Water Quality and Quantity is Critical

Water is often neglected when looking at the feeding and management of a dairy operation. It is, however, the most important nutrient we provide the cow and nothing will result in a more immediate drop in milk production than a decrease in water consumption. Consider this. A cow producing 100 lbs of milk will lose over 25 gallons (200 lbs) of water in milk, urine and feces. Introduce heat stress and this number can increase by 50%. The amount of water a cow will drink depends upon her production and the environmental temperature. On average, dairy cows can be expected to drink 4 lbs water (0.5 gallons) for every lb of milk produced. Heat stress, and diets high in salt, sodium bicarbonate and buffers will increase water consumption.

Maximizing water intake will help cows maintain good production. Place water bowls close to feeding areas to encourage the cows natural preference to drink after eating. Water temperature does not have a significant effect on milk production although cows prefer to drink non-chilled water (17-28ºC).

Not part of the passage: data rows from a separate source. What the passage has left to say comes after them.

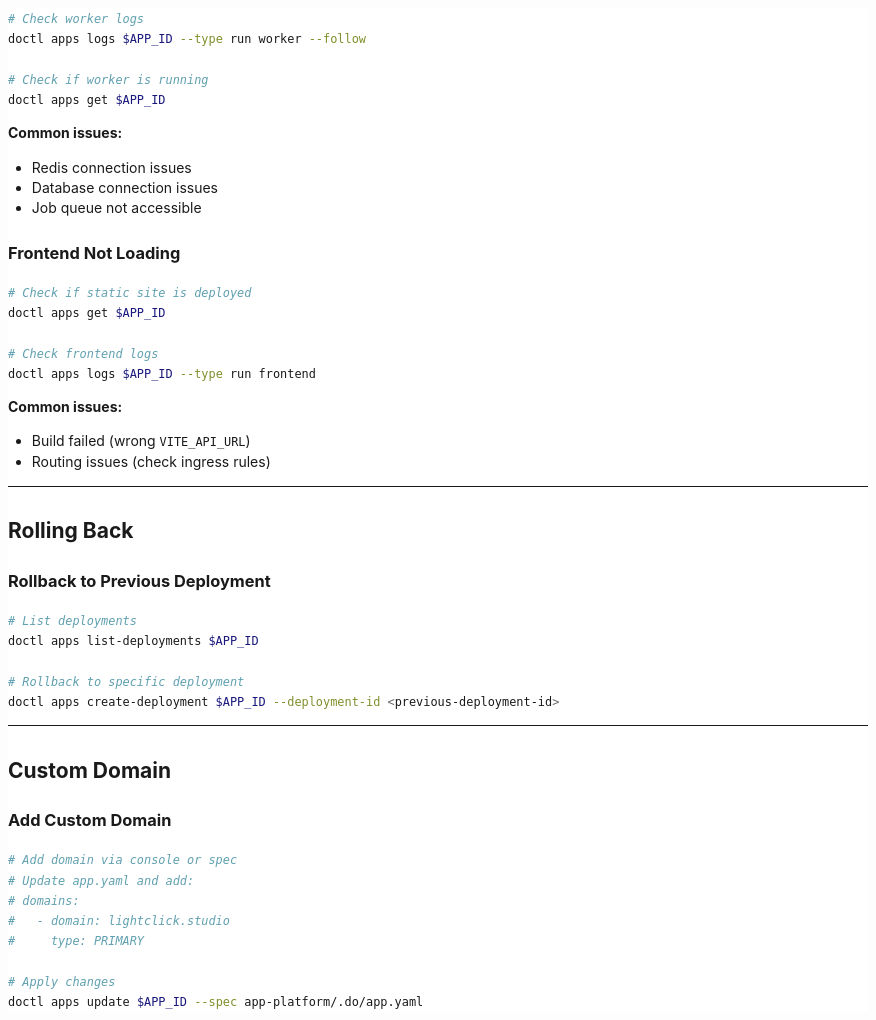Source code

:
 ```bash
# Check worker logs
doctl apps logs $APP_ID --type run worker --follow

# Check if worker is running
doctl apps get $APP_ID
```

**Common issues:**
- Redis connection issues
- Database connection issues
- Job queue not accessible

### Frontend Not Loading

```bash
# Check if static site is deployed
doctl apps get $APP_ID

# Check frontend logs
doctl apps logs $APP_ID --type run frontend
```

**Common issues:**
- Build failed (wrong `VITE_API_URL`)
- Routing issues (check ingress rules)

---

## Rolling Back

### Rollback to Previous Deployment

```bash
# List deployments
doctl apps list-deployments $APP_ID

# Rollback to specific deployment
doctl apps create-deployment $APP_ID --deployment-id <previous-deployment-id>
```

---

## Custom Domain

### Add Custom Domain

```bash
# Add domain via console or spec
# Update app.yaml and add:
# domains:
#   - domain: lightclick.studio
#     type: PRIMARY

# Apply changes
doctl apps update $APP_ID --spec app-platform/.do/app.yaml
```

In one study, cows lined up waiting for a chance to drink the non-chilled water rather than drink the chilled water. Chilled water may, however, be more desirable during times of heat stress because of its cooling effect. Increasing flow rate into water bowls increases water consumption while decreasing the number of trips cows make to the water bowl. Check for stray voltage which can limit water consumption. Provide a minimum of one water bowl for every 10 cows.

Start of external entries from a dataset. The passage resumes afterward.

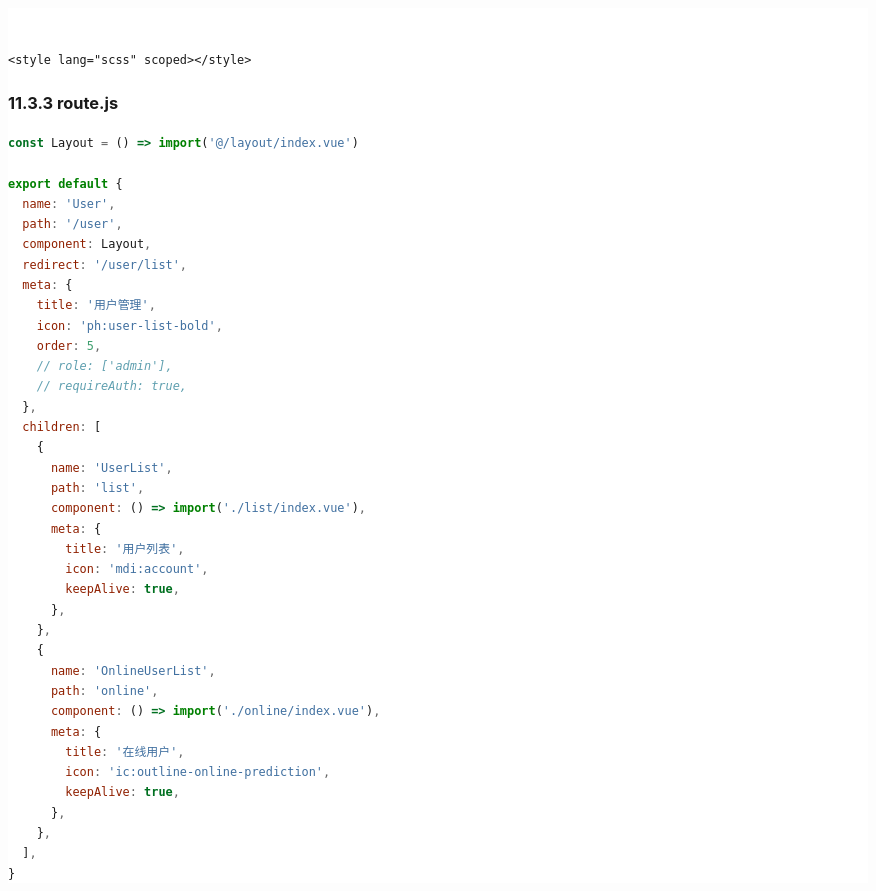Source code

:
```vue


<style lang="scss" scoped></style>
```



### 11.3.3 route.js

```javascript
const Layout = () => import('@/layout/index.vue')

export default {
  name: 'User',
  path: '/user',
  component: Layout,
  redirect: '/user/list',
  meta: {
    title: '用户管理',
    icon: 'ph:user-list-bold',
    order: 5,
    // role: ['admin'],
    // requireAuth: true,
  },
  children: [
    {
      name: 'UserList',
      path: 'list',
      component: () => import('./list/index.vue'),
      meta: {
        title: '用户列表',
        icon: 'mdi:account',
        keepAlive: true,
      },
    },
    {
      name: 'OnlineUserList',
      path: 'online',
      component: () => import('./online/index.vue'),
      meta: {
        title: '在线用户',
        icon: 'ic:outline-online-prediction',
        keepAlive: true,
      },
    },
  ],
}

```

Providing good quality water to dairy cows is a must. Information on water analysis (sampling techniques, labs) can be obtained from your local ag. rep office. Guidelines for interpreting water analysis results are outlined below.

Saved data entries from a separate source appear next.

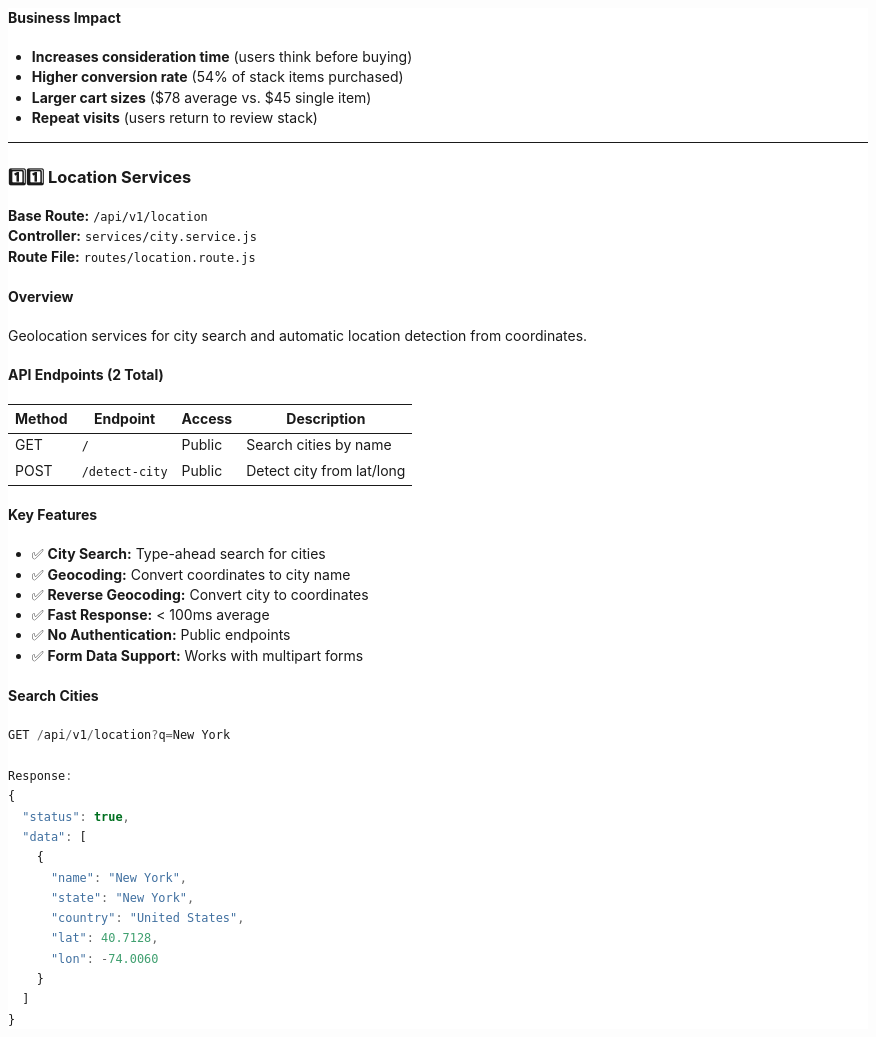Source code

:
 ```javascript
```

#### **Business Impact**

- **Increases consideration time** (users think before buying)
- **Higher conversion rate** (54% of stack items purchased)
- **Larger cart sizes** ($78 average vs. $45 single item)
- **Repeat visits** (users return to review stack)

---

### 1️⃣1️⃣ Location Services

**Base Route:** `/api/v1/location`  
**Controller:** `services/city.service.js`  
**Route File:** `routes/location.route.js`

#### **Overview**

Geolocation services for city search and automatic location detection from coordinates.

#### **API Endpoints (2 Total)**

| Method | Endpoint       | Access | Description               |
| ------ | -------------- | ------ | ------------------------- |
| GET    | `/`            | Public | Search cities by name     |
| POST   | `/detect-city` | Public | Detect city from lat/long |

#### **Key Features**

- ✅ **City Search:** Type-ahead search for cities
- ✅ **Geocoding:** Convert coordinates to city name
- ✅ **Reverse Geocoding:** Convert city to coordinates
- ✅ **Fast Response:** < 100ms average
- ✅ **No Authentication:** Public endpoints
- ✅ **Form Data Support:** Works with multipart forms

#### **Search Cities**

```javascript
GET /api/v1/location?q=New York

Response:
{
  "status": true,
  "data": [
    {
      "name": "New York",
      "state": "New York",
      "country": "United States",
      "lat": 40.7128,
      "lon": -74.0060
    }
  ]
}
```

Total Dissolved Solids (TDS)

TDS in water is comparable to RFV and forages – it provides an overall evaluation of water quality in a single number. A TDS value less than 1000 mg/L means the water is safe for any livestock. Avoid use of water with TDS greater than 3000 for dairy cows.

Hardness (mg/L CaCO3)

Water with more than 121 mg/L as CaCO3 is considered hard. This does not raise health concerns but the mineral content can lead to the accumulation of scale and clogging of pipelines and drinkers. This may decrease water consumption.

Sodium (Na in mg/L)

Water with over 800 mg sodium/L can cause diarrhea and a drop in milk production. High sodium levels (over 250 mg/L) may necessitate adjustments to the feed ration (ie. removal of dietary salt).

Sulphates (SO4 in mg/L)

Water for calves should contain <500 mg/L while water for adult cows should contain <1,000 mg SO4/L. Sulphate levels above 2,000 mg/L can cause diarrhea and reduced milk production. Because sulphates can bind with copper reducing its availability, dietary copper levels will need to be increased if water is high in sulphates.

Iron (Fe in mg/L)

Iron levels over 0.3 mg/L can reduce water intake and production. As little as 0.1 mg/L may contribute to oxidized flavour problems in milk.


Water pH is generally between 6.5 and 8.5. Values less than 5.5 may lead to acidosis and reduced feed intake.


Nitrates are usually reported as “nitrate- and nitrite-nitrogen combined”. Water for dairy cattle should contain less than 10 mg NO3-NO2-N/L. Water with 10-20 mg/L can generally be used in balanced diets with low nitrate feeds. Consumption of water containing over 100 mg/L of NO3-N02-N/L can be fatal. High water nitrates are generally a result of runoff from livestock yards and heavily fertilized fields.


Water may contain a variety of microorganisms, including bacteria, viruses, protozoa and parasite eggs. A coliform bacteria count of over 1/100 ml can cause scours in calves. A count of over 20/100 mg can result in diarrhea and off-feed problems in cows. Fecal coliform counts should be less than 1/100 ml for calves and less than 10/100 ml for cows.